How to Remove Grass Stains From Clothing

by Contributor ; Updated September 28, 2017

How to Remove Grass Stains From Clothing. A grass stain is considered a "dye stain," one of the hardest kinds to remove. Carefully follow each step - first testing the cleaning product on a hidden area of the garment - until the stain comes out. Then wash the garment according to the instructions on the label.

Items you will need

  • Chlorine Bleach
  • RIT Dyes
  • Laundry Detergents
  • Vinegar
  • Bacteria/enzyme Cleaners
  • Baking Soda
  • Hydrogen Peroxides
  • Rubbing Alcohol
  • Kitchen Sponges

Washable Fabrics

Step 1

Sponge washable fabric with water. Then sponge the stain with rubbing alcohol and let it dry. Do not use alcohol on silk or wool. Dilute the alcohol a lot (three parts water to one part alcohol) for acetate.

Step 2

Sponge with cool water, then work liquid detergent into the stained area. Rinse with water. Let dry.

Step 3

If the stain remains, soak the fabric in a mixture of 1 qt. warm water and 1 tbsp. stain-removing enzyme product for 30 to 60 minutes. Rinse thoroughly and re-launder in hot water, with a bleach that's safe for the fabric.

Step 4

Bleach with hydrogen peroxide as a last resort.

Dry-Cleanable Fabrics

Step 1

For best results, take the garment to the dry cleaners as soon as you can. Point out where the grass stains are.

Step 2

If you need to remove the stain yourself, sponge with white vinegar, then water. If that doesn't do it, apply a paste of enzyme product ' but not to silk or wool. Leave on 30 minutes, then blot with a warm-water sponge.

Step 3

Try applying a paste of baking soda and water to the stain. Work in a little white vinegar with a sponge. The bubbling of the chemical reaction may work to get the stain out.

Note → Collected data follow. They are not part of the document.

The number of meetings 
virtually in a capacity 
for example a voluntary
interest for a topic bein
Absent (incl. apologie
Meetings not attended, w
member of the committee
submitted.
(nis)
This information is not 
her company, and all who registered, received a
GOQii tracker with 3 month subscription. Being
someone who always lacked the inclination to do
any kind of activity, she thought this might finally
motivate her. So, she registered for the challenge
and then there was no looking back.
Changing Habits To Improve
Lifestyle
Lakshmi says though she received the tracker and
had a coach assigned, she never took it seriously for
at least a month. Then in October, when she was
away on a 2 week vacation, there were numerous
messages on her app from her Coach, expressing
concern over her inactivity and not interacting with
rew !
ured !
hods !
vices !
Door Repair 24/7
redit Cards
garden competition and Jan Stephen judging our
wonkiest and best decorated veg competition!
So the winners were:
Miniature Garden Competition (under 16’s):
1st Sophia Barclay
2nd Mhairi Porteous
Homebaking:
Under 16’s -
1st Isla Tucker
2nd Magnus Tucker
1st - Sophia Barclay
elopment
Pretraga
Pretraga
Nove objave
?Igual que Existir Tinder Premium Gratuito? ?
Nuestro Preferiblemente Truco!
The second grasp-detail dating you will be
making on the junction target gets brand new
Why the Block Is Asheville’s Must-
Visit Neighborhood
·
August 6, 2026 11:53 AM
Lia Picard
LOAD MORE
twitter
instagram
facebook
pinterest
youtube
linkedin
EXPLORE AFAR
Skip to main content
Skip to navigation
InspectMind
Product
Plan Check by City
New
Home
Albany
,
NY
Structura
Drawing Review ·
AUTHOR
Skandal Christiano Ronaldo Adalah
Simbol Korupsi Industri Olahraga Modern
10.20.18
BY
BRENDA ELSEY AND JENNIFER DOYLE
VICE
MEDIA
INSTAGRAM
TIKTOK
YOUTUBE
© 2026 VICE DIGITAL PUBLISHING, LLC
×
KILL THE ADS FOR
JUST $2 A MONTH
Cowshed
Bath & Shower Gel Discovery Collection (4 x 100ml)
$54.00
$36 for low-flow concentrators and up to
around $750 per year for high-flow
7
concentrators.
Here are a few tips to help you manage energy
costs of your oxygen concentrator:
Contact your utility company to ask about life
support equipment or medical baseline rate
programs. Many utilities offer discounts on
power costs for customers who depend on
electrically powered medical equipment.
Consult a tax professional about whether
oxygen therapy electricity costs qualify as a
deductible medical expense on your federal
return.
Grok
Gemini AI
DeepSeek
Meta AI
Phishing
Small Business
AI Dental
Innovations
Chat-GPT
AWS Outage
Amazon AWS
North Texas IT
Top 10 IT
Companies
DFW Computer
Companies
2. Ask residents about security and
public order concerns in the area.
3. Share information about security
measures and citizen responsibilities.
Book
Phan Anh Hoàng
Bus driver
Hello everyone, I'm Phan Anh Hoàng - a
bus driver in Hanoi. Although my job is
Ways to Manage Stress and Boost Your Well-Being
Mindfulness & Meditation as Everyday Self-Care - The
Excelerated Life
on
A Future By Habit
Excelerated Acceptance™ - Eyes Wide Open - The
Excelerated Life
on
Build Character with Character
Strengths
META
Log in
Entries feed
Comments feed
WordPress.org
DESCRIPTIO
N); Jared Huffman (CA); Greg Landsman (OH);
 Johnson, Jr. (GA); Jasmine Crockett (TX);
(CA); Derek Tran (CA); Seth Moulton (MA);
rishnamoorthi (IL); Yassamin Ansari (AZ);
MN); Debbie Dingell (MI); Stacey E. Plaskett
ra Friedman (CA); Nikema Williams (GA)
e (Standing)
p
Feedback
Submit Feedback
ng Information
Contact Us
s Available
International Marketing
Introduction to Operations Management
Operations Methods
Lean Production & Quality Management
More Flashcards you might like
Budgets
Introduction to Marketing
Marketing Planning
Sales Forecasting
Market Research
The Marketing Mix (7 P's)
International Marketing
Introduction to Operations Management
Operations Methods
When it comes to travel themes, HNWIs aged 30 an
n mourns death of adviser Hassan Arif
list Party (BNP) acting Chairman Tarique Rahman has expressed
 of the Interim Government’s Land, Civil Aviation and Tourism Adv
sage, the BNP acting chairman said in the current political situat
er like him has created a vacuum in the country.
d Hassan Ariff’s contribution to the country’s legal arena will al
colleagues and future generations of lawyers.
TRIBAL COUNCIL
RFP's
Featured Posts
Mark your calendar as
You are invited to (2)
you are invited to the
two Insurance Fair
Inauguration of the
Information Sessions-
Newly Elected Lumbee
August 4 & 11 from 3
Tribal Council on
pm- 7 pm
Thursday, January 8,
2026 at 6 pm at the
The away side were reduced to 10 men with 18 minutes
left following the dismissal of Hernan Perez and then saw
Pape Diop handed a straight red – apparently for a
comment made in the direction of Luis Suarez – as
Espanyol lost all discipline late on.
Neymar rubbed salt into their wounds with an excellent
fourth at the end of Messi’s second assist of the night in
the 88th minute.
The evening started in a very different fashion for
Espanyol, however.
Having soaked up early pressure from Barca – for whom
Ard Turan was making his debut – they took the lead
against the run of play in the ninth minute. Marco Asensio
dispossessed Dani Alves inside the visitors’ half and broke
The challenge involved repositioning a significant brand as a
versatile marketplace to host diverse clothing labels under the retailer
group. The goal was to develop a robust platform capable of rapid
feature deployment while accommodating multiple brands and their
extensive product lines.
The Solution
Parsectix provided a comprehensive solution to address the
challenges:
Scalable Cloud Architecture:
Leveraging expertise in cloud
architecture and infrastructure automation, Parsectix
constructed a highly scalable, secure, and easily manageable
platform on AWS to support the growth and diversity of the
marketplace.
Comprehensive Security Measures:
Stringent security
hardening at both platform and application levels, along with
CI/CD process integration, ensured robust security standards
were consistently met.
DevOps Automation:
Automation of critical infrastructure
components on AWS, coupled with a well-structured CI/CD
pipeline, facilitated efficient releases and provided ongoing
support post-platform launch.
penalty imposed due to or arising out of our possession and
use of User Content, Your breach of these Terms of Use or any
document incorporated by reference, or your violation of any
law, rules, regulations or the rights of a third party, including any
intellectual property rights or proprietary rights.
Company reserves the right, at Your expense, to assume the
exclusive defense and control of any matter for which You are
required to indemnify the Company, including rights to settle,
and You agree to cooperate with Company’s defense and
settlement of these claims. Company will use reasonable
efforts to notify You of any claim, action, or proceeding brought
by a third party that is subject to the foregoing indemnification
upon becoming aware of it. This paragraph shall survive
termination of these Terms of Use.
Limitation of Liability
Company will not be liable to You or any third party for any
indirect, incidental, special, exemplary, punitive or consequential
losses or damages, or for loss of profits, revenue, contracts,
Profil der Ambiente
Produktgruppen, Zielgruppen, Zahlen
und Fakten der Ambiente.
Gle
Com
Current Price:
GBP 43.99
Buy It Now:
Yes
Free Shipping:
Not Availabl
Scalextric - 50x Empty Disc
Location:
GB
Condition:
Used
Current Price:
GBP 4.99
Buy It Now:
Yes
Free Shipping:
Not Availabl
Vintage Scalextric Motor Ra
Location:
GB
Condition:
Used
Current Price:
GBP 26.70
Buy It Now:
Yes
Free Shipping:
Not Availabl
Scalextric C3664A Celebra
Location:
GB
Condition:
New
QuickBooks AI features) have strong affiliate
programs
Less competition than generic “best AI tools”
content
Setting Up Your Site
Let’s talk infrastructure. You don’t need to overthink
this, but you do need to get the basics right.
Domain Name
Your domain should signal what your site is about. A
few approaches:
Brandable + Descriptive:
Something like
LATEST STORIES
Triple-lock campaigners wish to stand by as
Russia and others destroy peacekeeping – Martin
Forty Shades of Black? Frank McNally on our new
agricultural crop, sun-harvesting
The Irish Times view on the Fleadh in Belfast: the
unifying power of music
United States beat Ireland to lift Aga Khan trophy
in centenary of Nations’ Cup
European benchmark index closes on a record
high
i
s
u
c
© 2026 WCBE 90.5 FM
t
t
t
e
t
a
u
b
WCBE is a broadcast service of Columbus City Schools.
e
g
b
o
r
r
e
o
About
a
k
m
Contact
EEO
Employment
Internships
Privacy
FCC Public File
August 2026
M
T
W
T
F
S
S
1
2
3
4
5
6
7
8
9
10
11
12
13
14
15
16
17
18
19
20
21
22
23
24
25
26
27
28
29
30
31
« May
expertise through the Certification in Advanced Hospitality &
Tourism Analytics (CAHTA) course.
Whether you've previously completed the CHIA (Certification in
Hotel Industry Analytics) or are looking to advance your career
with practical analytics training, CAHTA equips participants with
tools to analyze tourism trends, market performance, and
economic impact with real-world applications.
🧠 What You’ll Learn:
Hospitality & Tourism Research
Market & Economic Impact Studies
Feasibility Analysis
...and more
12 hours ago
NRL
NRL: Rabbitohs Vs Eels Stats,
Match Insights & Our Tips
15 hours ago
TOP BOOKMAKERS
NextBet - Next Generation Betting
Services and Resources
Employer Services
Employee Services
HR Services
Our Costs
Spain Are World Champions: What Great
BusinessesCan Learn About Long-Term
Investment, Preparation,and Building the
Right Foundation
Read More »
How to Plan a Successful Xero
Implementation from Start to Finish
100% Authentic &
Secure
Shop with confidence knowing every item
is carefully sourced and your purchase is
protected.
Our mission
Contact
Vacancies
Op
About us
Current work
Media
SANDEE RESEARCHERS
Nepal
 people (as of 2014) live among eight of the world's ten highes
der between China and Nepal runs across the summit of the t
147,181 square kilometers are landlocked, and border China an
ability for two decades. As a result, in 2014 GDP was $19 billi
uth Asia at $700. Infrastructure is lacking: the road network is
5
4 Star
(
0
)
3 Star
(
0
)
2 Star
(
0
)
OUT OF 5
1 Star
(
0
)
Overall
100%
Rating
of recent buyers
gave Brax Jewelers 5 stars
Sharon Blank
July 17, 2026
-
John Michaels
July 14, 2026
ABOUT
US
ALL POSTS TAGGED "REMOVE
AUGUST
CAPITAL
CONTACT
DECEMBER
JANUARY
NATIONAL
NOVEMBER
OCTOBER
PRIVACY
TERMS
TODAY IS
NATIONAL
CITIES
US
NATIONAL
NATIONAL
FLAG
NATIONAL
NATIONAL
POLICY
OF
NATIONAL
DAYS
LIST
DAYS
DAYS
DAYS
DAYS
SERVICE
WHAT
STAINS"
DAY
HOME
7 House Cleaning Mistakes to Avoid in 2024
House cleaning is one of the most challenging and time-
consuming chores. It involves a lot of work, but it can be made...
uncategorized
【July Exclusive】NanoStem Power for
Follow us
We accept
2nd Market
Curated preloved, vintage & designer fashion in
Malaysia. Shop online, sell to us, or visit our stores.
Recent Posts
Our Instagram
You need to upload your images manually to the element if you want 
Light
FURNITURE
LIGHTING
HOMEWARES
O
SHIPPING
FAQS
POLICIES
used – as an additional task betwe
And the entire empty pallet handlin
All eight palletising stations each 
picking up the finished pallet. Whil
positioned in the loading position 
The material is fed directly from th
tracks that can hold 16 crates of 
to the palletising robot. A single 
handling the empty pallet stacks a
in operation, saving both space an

  • Use RIT whitener or another dye remover/stripper to bleach stains out and put those chemical brighteners back in. This process dyes a fabric white again.


  • Don't use alkalis such as ammonia, degreasers or alkaline detergents on grass stains. They interact with the grass and can permanently set the stain. On some fabrics, a grass stain cannot be removed, not even by the dry cleaner. Chlorine bleach may change the color of the garment or cause irreversible damage. Check for colorfastness before using. If the stain does not come out within 15 minutes of bleaching, it cannot be removed by bleaching. To check for colorfastness to liquid chlorine bleach, mix 1 tbsp. bleach with 1/4 c. water. Put a drop of this solution on a hidden seam or pocket edge inside the garment. Let it stand 2 minutes, then blot dry. If there is no color change, it's safe to use the product. Powdered bleaches have directions for colorfastness tests.